Yani her şeyin bir hakkı var. Komşunun da ailenin de. Bu hakikatlerle bağı kopardıkça altından çıkamadığımız problemlerle karşılaşıyoruz. Mesela şiddet bunlardan bir tanesi. Çünkü şiddet netice, sebep üzerinde durmuyoruz. Sebebin temelinde insan var. Kadın, erkek yok. Allah’tan korkmayınca bunu dile getirmenin vebalini de düşünmeyince hep geneli ortalığa saldığımız için pratikte şiddet renk renk, biçim biçim, model model daha da artıyor. Çünkü temele inmiyoruz. Bir işe başlarken kadının erkeğin diye düşünmeyeceksin. İşin ehliyeti neyi gerektiriyorsa, ben yarın öbür gün Allah’a hesap verdiğim zaman bu işi gerçekten iyi yapabilecek miyim? Hakkını gözetiyor muyum? Bunu oturtursa, sen kendini Allah karşındaki durumunu sağlama alırsan oradaki haksız olan şeyde Allah’ın rızasına uygun olarak mücadele edebilirsin. Burada insanın yapacağı tek şey hakikatle bağını sağlamlaştırmak. Allah ne diyor? Cenab-ı Hak neyi işaret ediyor? Bunları düşünmek gerek.

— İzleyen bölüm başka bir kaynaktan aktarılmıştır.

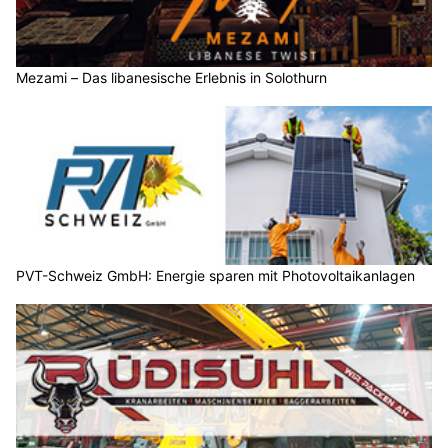
Mezami – Das libanesische Erlebnis in Solothurn
PVT-Schweiz GmbH: Energie sparen mit Photovoltaikanlagen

Düşünmediğimiz zaman sistem kazanıyor

-Hakkaniyeti nasıl sağlayacağız?

Nefis dediğimiz şey bütün ilişkilerde kendini belirliyor. Nefsi geriye çekince fotoğrafı daha iyi seyredebiliyoruz. Yeni dünyanın getirdiği yeni ilişki biçimleri var ama biz aslımızla bağımızı çok çabuk kopardığımız için yeni dünyaya göre acaba bu ilişkileri güçlendiren yeni imkanlar bulamaz mıyız? Bulabiliriz ama kafa yormuyoruz. Yani bize sunulana çabuk teslim oluyoruz. Ağızsız dilsiz kabul edip eyvallah diyoruz. Zaten sistemin bizden istediği düşünmemek. Düşünmediğimiz zaman sistem kazanıyor. Sistemden kastım da tabii ki kapitalizmin içinde bir dünya. Öyle bir hızlı gelişimin üzerine düşmüşüz ki, muhasebemizi yapmıyoruz. Bu hıza ayak uydurmak için kendimizi unutuyoruz.

Çarpık bir inancımız var

-Ahirete inandığını söyleyen insanların bile muamelelerinde sanki ahiret yokmuş gibi hareket ettiğini görüyoruz. Bunun sebebi nedir?

Ahiret hayatımızdan maalesef çıkmış. Ahiretle bütünlük bize çok dingin bir dünya kazandıracak aslında. Ama bunu istemiyoruz maalesef. Tamam ahiret orada dursun nasılsa bizim. Böyle çarpık bir inancımız var. İnancımızı biçimsel olarak yaşıyoruz. Ama ahlaki boyutuyla tefekkür etmiyoruz.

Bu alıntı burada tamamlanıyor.